What those eigenvalues reveal is the consistency of the estimates. And while it is possible to construct example posterior densities which are multi-modal or otherwise degenerate so long as the chain explores the space well then obtaining consistent estimates is a good thing because it means we don’t need to run many estimates in order to obtain an ensemble estimate, a definite good thing.
Starting To Run Examples
I am starting to run the examples that will be used in a paper my advisor and I will be submitting to a European mathematics journal.
There are four of them, all using a centered standard normal prior and a standard normal candidate distribution (for better comparison across estimation techniques). I ran the IMA analyses today to obtain 250 point chains with 1000 point burn ins.
So in two of the cases I obtained near stationary chains and in the other two there was very nice mixing. Later today, perhaps tomorrow I will make the plots for the sample images and the IMA chains. I want to see if there is something in the different examples which might hint at an explanation.

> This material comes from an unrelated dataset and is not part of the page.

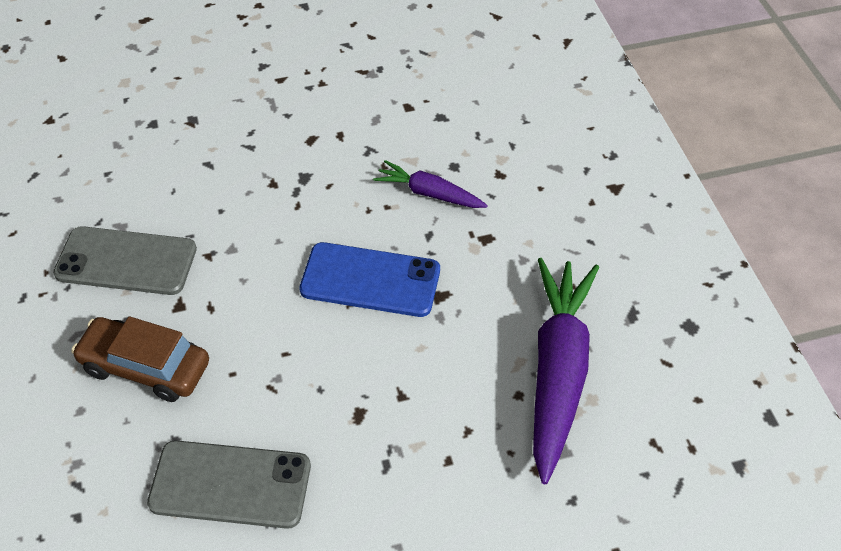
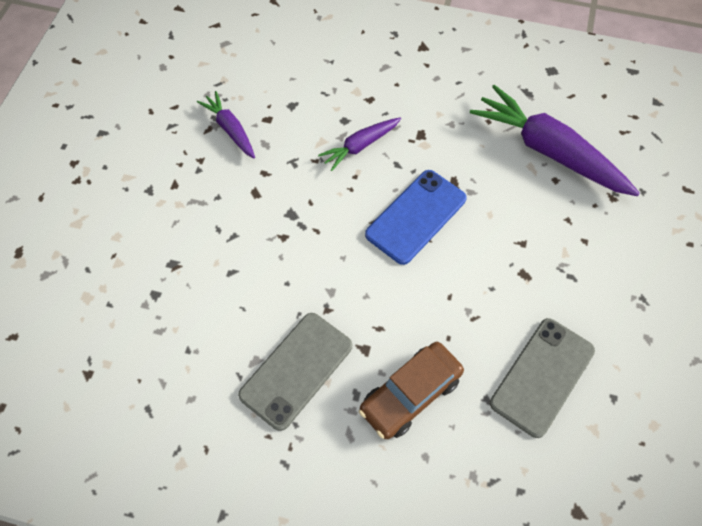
camera: 60 degrees left, 10 degrees up
none -> purple carrot [197,91,255,158]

For giggles I ran the IMA process again for my two near stationary chain producing images using a uniform proposal and obtained slightly better results. Likewise with a 2I (2×2) variance-covariance matrix vice the standard normal candidate distribution. So I think the issue is that in some cases a standard normal prior is simply too strong to allow for good mixing. This is most interesting and I will need to run some more chains to see if I can repeat this result.
On a side note, some previous testing for ABCIMA suggested that the candidate distribution can rapidly degenerate to a single point with mass one if two precautions are not taken:
- Artificially inflating the eigenvalues of the variance-covariance matrix by a fixed amount to ensure a minimum value of same
- Using the entire set of previous chain points to compute the variance-covariance matrix for the next adaptation.
I think what I am seeing today is a reflection of the same basic problem: the variance-covariance matrix of the candidate distribution controls mixing and has a very strong effect. Ergo a possible correct remediation of poor mixing is very simple: inflate eigenvalues.
Fortunately in the case of IMA this is very easy to do. Likewise in BCIMA. However I have written the ABCIMA code to make the parameter which dictates the minimum eigenvalues of the said matrix inaccessible to anyone who isn’t interesting in digging around the source to manipulate it. That may need to change in version 0.5 of the package. I may also suggest that an intentionally broad candidate distribution be selected (vice simply using the prior) in (BC)IMA analyses in order to help ensure proper mixing. It would take many, many runs to ensure we obtain this–runs I don’t have the computer power to handle–but may be a correct next step.